**Task brief**
From the material below, pull out every line that contains the string "series" and copy each one in full.

**Data records**
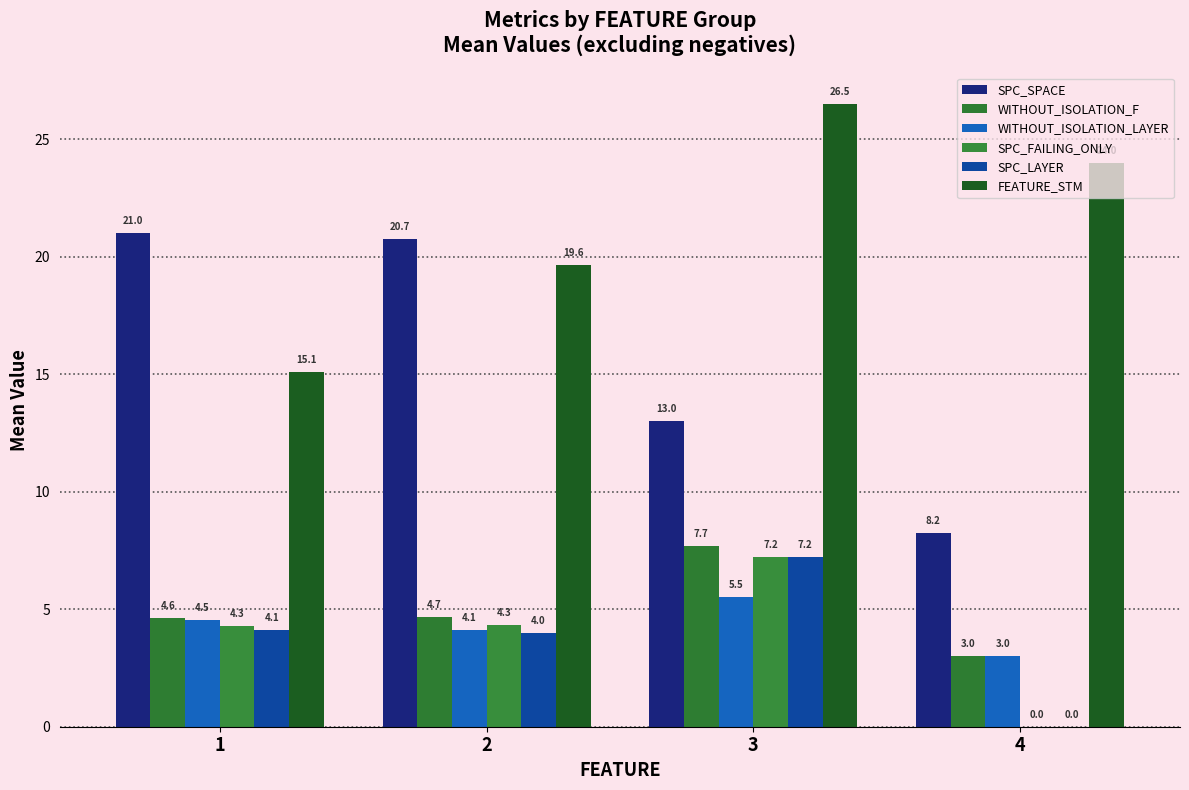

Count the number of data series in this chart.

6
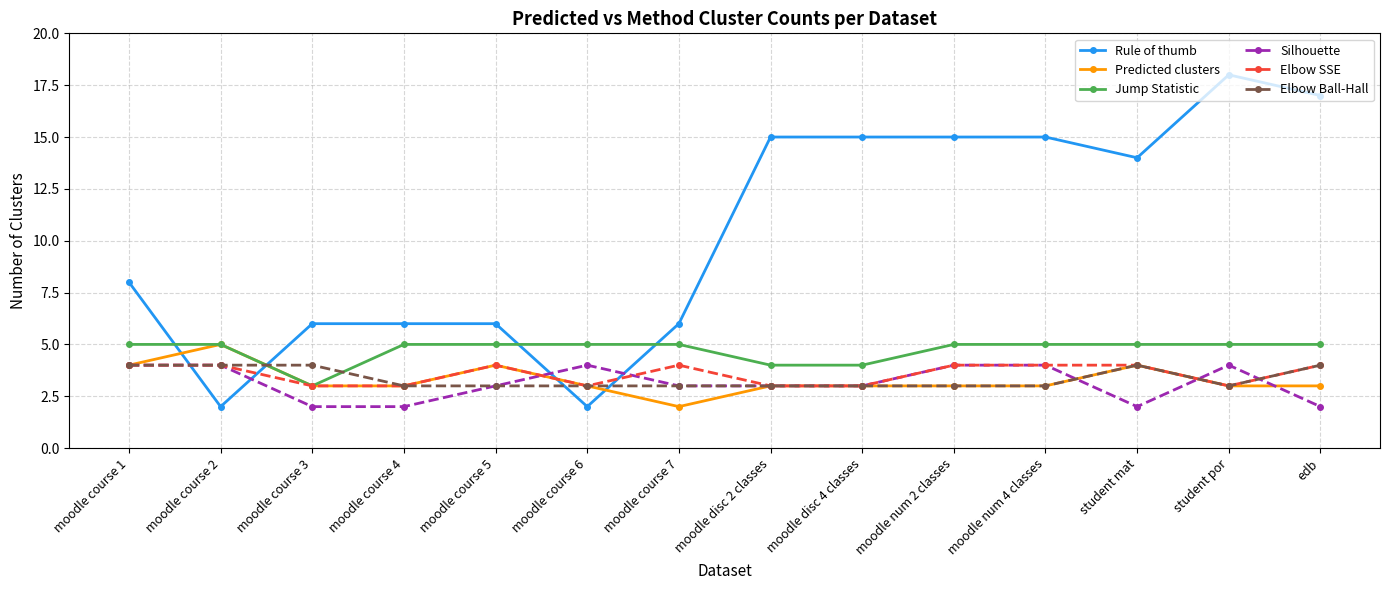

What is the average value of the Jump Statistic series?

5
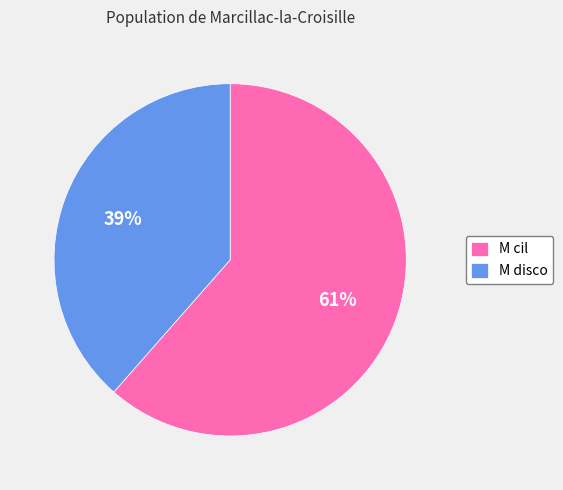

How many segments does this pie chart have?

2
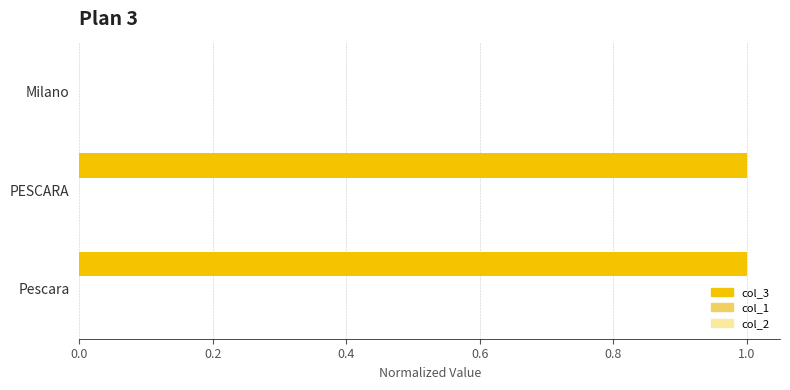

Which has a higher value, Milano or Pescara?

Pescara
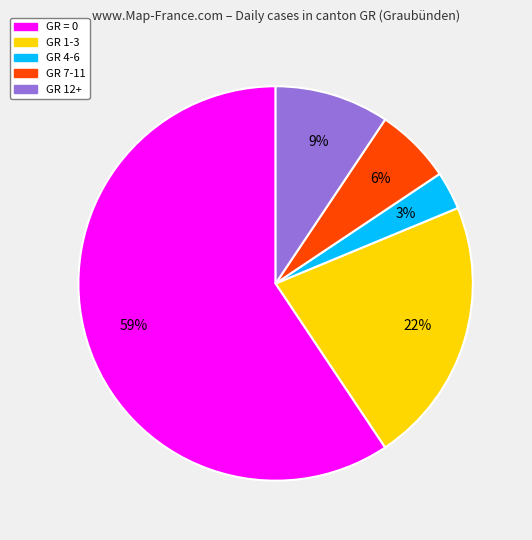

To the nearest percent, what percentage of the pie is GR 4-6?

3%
---
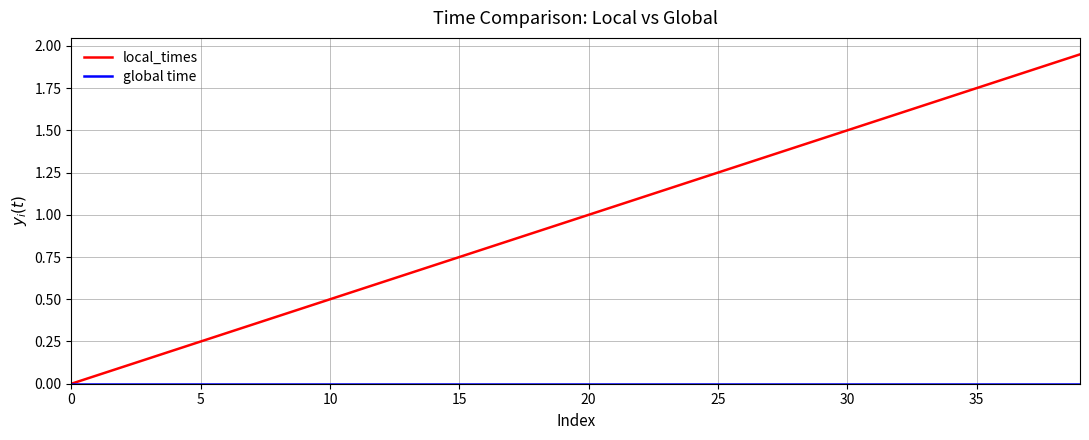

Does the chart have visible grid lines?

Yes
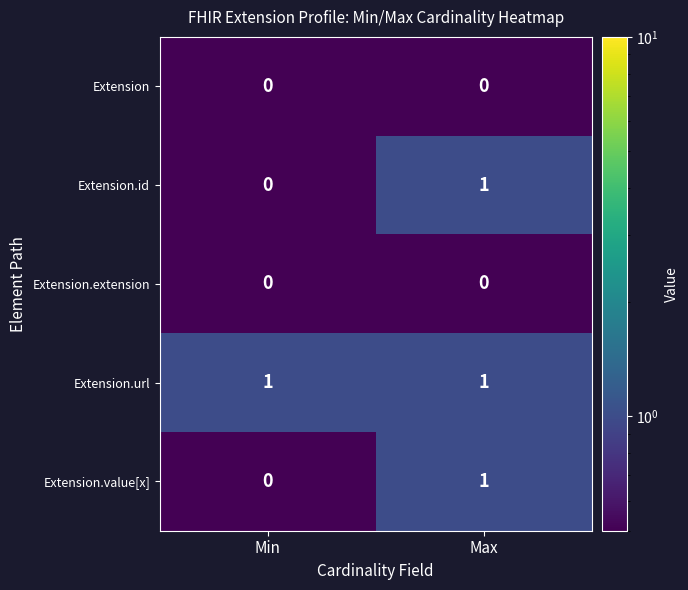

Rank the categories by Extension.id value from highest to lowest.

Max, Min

**Result for this task**
Count the number of data series in this chart.
What is the average value of the Jump Statistic series?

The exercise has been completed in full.